* _EXERCISE DIRECTIONS_: Copy out every line of the data below word for word, with nothing changed.

* _DATA SECTION_:

::::::::::

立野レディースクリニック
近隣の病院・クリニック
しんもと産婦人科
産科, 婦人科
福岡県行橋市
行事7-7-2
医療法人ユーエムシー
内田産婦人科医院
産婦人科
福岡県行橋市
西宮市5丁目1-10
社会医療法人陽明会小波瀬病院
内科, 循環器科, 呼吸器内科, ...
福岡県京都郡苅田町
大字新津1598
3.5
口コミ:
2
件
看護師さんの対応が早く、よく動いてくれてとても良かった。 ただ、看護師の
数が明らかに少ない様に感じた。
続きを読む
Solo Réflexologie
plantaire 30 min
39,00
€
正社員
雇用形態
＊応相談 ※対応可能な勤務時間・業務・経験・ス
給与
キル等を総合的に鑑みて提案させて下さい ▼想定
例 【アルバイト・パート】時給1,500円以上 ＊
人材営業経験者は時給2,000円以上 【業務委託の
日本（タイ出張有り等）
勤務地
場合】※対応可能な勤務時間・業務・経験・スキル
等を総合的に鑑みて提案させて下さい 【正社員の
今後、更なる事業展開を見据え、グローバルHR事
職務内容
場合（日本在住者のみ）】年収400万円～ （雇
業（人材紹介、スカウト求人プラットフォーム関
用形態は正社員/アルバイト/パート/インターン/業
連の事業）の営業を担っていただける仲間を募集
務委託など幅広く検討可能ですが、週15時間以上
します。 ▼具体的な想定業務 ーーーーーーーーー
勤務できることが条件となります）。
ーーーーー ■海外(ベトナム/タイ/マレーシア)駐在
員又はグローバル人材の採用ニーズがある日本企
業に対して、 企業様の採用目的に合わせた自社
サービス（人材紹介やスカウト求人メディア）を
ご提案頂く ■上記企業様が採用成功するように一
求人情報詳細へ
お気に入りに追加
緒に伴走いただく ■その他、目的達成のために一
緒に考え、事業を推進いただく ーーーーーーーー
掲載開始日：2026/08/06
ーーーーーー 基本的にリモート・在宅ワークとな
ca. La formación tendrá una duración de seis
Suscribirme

::::::::::

* _THE COMPLETED TASK_:
立野レディースクリニック
近隣の病院・クリニック
しんもと産婦人科
産科, 婦人科
福岡県行橋市
行事7-7-2
医療法人ユーエムシー
内田産婦人科医院
産婦人科
福岡県行橋市
西宮市5丁目1-10
社会医療法人陽明会小波瀬病院
内科, 循環器科, 呼吸器内科, ...
福岡県京都郡苅田町
大字新津1598
3.5
口コミ:
2
件
看護師さんの対応が早く、よく動いてくれてとても良かった。 ただ、看護師の
数が明らかに少ない様に感じた。
続きを読む
Solo Réflexologie
plantaire 30 min
39,00
€
正社員
雇用形態
＊応相談 ※対応可能な勤務時間・業務・経験・ス
給与
キル等を総合的に鑑みて提案させて下さい ▼想定
例 【アルバイト・パート】時給1,500円以上 ＊
人材営業経験者は時給2,000円以上 【業務委託の
日本（タイ出張有り等）
勤務地
場合】※対応可能な勤務時間・業務・経験・スキル
等を総合的に鑑みて提案させて下さい 【正社員の
今後、更なる事業展開を見据え、グローバルHR事
職務内容
場合（日本在住者のみ）】年収400万円～ （雇
業（人材紹介、スカウト求人プラットフォーム関
用形態は正社員/アルバイト/パート/インターン/業
連の事業）の営業を担っていただける仲間を募集
務委託など幅広く検討可能ですが、週15時間以上
します。 ▼具体的な想定業務 ーーーーーーーーー
勤務できることが条件となります）。
ーーーーー ■海外(ベトナム/タイ/マレーシア)駐在
員又はグローバル人材の採用ニーズがある日本企
業に対して、 企業様の採用目的に合わせた自社
サービス（人材紹介やスカウト求人メディア）を
ご提案頂く ■上記企業様が採用成功するように一
求人情報詳細へ
お気に入りに追加
緒に伴走いただく ■その他、目的達成のために一
緒に考え、事業を推進いただく ーーーーーーーー
掲載開始日：2026/08/06
ーーーーーー 基本的にリモート・在宅ワークとな
ca. La formación tendrá una duración de seis
Suscribirme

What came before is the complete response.